Aim of the task: Copy these lines exactly as they appear.

[Records shown start]

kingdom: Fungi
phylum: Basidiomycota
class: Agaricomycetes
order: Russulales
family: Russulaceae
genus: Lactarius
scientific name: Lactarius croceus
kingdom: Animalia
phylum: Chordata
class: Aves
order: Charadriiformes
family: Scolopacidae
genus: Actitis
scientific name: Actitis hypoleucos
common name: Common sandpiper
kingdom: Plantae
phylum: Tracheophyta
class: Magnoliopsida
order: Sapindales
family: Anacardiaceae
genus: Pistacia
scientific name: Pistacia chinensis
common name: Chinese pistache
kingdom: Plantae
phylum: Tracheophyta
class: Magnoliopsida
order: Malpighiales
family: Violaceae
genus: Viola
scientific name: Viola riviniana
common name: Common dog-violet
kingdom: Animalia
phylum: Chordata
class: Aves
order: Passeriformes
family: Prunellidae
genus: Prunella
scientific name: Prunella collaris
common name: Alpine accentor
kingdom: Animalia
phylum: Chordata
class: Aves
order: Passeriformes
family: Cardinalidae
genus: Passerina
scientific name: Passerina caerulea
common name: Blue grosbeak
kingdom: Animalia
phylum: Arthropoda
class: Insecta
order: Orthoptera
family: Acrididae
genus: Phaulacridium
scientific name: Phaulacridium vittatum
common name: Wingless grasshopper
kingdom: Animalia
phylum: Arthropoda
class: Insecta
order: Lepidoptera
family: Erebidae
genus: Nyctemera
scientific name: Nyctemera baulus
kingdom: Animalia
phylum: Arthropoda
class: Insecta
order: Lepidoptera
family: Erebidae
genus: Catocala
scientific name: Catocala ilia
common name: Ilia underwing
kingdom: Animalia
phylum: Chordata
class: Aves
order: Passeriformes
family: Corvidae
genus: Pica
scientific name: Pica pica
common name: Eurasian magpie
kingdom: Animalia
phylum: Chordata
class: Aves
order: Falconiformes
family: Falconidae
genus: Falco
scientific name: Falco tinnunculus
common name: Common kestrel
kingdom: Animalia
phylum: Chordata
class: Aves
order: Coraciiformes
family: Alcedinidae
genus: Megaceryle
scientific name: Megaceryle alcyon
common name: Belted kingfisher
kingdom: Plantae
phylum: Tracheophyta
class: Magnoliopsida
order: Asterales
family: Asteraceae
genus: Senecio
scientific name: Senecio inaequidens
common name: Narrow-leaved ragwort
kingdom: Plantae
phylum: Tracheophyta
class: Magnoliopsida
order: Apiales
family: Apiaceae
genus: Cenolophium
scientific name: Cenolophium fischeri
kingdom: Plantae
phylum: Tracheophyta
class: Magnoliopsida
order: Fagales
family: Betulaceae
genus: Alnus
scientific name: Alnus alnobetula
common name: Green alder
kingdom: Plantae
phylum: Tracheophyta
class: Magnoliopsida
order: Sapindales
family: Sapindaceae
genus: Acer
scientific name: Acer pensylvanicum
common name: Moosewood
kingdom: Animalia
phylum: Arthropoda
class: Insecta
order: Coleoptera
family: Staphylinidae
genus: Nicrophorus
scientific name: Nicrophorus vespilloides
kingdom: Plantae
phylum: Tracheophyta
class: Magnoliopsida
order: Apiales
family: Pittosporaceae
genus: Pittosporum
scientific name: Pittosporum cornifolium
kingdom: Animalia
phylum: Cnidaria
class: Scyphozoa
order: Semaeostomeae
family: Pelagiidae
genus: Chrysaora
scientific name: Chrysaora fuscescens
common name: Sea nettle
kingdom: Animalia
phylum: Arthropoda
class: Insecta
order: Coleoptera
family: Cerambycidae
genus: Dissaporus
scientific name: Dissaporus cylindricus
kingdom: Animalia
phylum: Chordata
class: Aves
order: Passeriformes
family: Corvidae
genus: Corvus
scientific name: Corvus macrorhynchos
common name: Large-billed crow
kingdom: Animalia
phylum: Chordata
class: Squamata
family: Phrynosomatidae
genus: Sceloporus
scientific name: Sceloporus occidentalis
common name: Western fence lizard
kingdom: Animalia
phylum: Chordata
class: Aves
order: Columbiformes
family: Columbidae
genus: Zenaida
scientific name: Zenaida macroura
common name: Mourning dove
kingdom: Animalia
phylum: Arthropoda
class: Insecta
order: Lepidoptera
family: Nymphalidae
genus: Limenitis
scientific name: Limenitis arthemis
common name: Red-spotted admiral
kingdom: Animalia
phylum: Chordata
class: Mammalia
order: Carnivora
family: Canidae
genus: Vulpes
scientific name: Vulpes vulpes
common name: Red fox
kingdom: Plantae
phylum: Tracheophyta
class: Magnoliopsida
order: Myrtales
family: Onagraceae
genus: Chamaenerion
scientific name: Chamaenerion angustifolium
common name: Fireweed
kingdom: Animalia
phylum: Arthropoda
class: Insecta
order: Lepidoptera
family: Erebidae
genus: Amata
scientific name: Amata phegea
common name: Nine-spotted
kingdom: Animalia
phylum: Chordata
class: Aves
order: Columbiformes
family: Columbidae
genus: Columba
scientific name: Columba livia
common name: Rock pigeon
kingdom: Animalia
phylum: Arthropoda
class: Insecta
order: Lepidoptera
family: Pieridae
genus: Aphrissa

[Records shown end]

Solution to this exercise:
kingdom: Fungi
phylum: Basidiomycota
class: Agaricomycetes
order: Russulales
family: Russulaceae
genus: Lactarius
scientific name: Lactarius croceus
kingdom: Animalia
phylum: Chordata
class: Aves
order: Charadriiformes
family: Scolopacidae
genus: Actitis
scientific name: Actitis hypoleucos
common name: Common sandpiper
kingdom: Plantae
phylum: Tracheophyta
class: Magnoliopsida
order: Sapindales
family: Anacardiaceae
genus: Pistacia
scientific name: Pistacia chinensis
common name: Chinese pistache
kingdom: Plantae
phylum: Tracheophyta
class: Magnoliopsida
order: Malpighiales
family: Violaceae
genus: Viola
scientific name: Viola riviniana
common name: Common dog-violet
kingdom: Animalia
phylum: Chordata
class: Aves
order: Passeriformes
family: Prunellidae
genus: Prunella
scientific name: Prunella collaris
common name: Alpine accentor
kingdom: Animalia
phylum: Chordata
class: Aves
order: Passeriformes
family: Cardinalidae
genus: Passerina
scientific name: Passerina caerulea
common name: Blue grosbeak
kingdom: Animalia
phylum: Arthropoda
class: Insecta
order: Orthoptera
family: Acrididae
genus: Phaulacridium
scientific name: Phaulacridium vittatum
common name: Wingless grasshopper
kingdom: Animalia
phylum: Arthropoda
class: Insecta
order: Lepidoptera
family: Erebidae
genus: Nyctemera
scientific name: Nyctemera baulus
kingdom: Animalia
phylum: Arthropoda
class: Insecta
order: Lepidoptera
family: Erebidae
genus: Catocala
scientific name: Catocala ilia
common name: Ilia underwing
kingdom: Animalia
phylum: Chordata
class: Aves
order: Passeriformes
family: Corvidae
genus: Pica
scientific name: Pica pica
common name: Eurasian magpie
kingdom: Animalia
phylum: Chordata
class: Aves
order: Falconiformes
family: Falconidae
genus: Falco
scientific name: Falco tinnunculus
common name: Common kestrel
kingdom: Animalia
phylum: Chordata
class: Aves
order: Coraciiformes
family: Alcedinidae
genus: Megaceryle
scientific name: Megaceryle alcyon
common name: Belted kingfisher
kingdom: Plantae
phylum: Tracheophyta
class: Magnoliopsida
order: Asterales
family: Asteraceae
genus: Senecio
scientific name: Senecio inaequidens
common name: Narrow-leaved ragwort
kingdom: Plantae
phylum: Tracheophyta
class: Magnoliopsida
order: Apiales
family: Apiaceae
genus: Cenolophium
scientific name: Cenolophium fischeri
kingdom: Plantae
phylum: Tracheophyta
class: Magnoliopsida
order: Fagales
family: Betulaceae
genus: Alnus
scientific name: Alnus alnobetula
common name: Green alder
kingdom: Plantae
phylum: Tracheophyta
class: Magnoliopsida
order: Sapindales
family: Sapindaceae
genus: Acer
scientific name: Acer pensylvanicum
common name: Moosewood
kingdom: Animalia
phylum: Arthropoda
class: Insecta
order: Coleoptera
family: Staphylinidae
genus: Nicrophorus
scientific name: Nicrophorus vespilloides
kingdom: Plantae
phylum: Tracheophyta
class: Magnoliopsida
order: Apiales
family: Pittosporaceae
genus: Pittosporum
scientific name: Pittosporum cornifolium
kingdom: Animalia
phylum: Cnidaria
class: Scyphozoa
order: Semaeostomeae
family: Pelagiidae
genus: Chrysaora
scientific name: Chrysaora fuscescens
common name: Sea nettle
kingdom: Animalia
phylum: Arthropoda
class: Insecta
order: Coleoptera
family: Cerambycidae
genus: Dissaporus
scientific name: Dissaporus cylindricus
kingdom: Animalia
phylum: Chordata
class: Aves
order: Passeriformes
family: Corvidae
genus: Corvus
scientific name: Corvus macrorhynchos
common name: Large-billed crow
kingdom: Animalia
phylum: Chordata
class: Squamata
family: Phrynosomatidae
genus: Sceloporus
scientific name: Sceloporus occidentalis
common name: Western fence lizard
kingdom: Animalia
phylum: Chordata
class: Aves
order: Columbiformes
family: Columbidae
genus: Zenaida
scientific name: Zenaida macroura
common name: Mourning dove
kingdom: Animalia
phylum: Arthropoda
class: Insecta
order: Lepidoptera
family: Nymphalidae
genus: Limenitis
scientific name: Limenitis arthemis
common name: Red-spotted admiral
kingdom: Animalia
phylum: Chordata
class: Mammalia
order: Carnivora
family: Canidae
genus: Vulpes
scientific name: Vulpes vulpes
common name: Red fox
kingdom: Plantae
phylum: Tracheophyta
class: Magnoliopsida
order: Myrtales
family: Onagraceae
genus: Chamaenerion
scientific name: Chamaenerion angustifolium
common name: Fireweed
kingdom: Animalia
phylum: Arthropoda
class: Insecta
order: Lepidoptera
family: Erebidae
genus: Amata
scientific name: Amata phegea
common name: Nine-spotted
kingdom: Animalia
phylum: Chordata
class: Aves
order: Columbiformes
family: Columbidae
genus: Columba
scientific name: Columba livia
common name: Rock pigeon
kingdom: Animalia
phylum: Arthropoda
class: Insecta
order: Lepidoptera
family: Pieridae
genus: Aphrissa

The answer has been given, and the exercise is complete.